Alaska’s congressional delegation is urging federal action by the State Department and the Canadian government to protect salmon habitat in transboundary waters flowing from British Columbia into Southeast Alaska from potential pollution from mines.
Senators Lisa Murkowski and Dan Sullivan, with Rep. Don Young, all R-Alaska, said in a letter to Secretary of State Antony Blinken that the potential pollution impact of large-scale BC mines prompt an interest for continued bilateral engagement and coordination on a federal level between the two nations.
“Federal engagement is appropriate to compliment the state and provincial efforts, and to ensure British Columbia and Canada act to uphold the Boundary Waters Treaty of 1909,” their letter to Blinken stated.

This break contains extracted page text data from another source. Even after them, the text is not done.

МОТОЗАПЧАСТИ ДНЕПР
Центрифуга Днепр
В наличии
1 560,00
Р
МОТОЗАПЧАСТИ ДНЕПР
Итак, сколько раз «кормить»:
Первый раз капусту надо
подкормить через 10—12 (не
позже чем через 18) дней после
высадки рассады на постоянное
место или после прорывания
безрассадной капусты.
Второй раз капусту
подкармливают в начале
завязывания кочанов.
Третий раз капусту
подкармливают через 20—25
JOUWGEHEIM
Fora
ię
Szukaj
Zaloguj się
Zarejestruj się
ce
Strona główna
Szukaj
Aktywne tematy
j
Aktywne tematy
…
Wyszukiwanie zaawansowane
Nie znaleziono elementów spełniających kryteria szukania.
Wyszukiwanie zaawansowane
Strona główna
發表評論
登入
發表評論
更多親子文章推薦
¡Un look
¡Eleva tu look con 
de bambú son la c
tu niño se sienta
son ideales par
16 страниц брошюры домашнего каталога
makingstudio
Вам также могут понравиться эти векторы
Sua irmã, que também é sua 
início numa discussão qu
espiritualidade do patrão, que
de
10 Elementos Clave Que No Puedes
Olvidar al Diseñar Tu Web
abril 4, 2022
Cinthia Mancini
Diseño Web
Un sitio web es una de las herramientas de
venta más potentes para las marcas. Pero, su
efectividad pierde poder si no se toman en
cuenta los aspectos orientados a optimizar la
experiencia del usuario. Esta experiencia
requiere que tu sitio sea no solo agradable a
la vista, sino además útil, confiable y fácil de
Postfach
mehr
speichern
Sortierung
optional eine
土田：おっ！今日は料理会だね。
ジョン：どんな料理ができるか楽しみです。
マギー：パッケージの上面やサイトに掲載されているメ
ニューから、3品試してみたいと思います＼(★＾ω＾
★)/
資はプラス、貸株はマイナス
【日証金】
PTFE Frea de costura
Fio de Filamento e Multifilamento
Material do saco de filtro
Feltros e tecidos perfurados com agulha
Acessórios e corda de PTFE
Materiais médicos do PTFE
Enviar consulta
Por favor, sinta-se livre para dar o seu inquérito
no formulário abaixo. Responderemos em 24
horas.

Congress has supported this effort for six years through allocation of funds for transboundary water quality monitoring, as well as funds for the State Department to increase engagement, but the issue has not seen the same level of consideration by Canada, or yielded full engagement by British Columbia, the politicians said.
The Alaska delegation noted that they had written to the State Department in October of 2018, outlining potential threats posed by BC mines to the economic, subsistence and ecological interests of Alaska. Following that, eight U.S. Senators from Alaska, Washington, Idaho and Montana collectively wrote to the B.C. government in 2019, expressing concerns for U.S. interests threatened by B.C. mines.
According to Jill Weitz, director of the conservation entity Salmon Beyond Borders, the delegation’s effort has the support of all sectors of Southeast Alaska, from Alaska Native tribes, commercial and sport fishermen to business owners and municipal governments.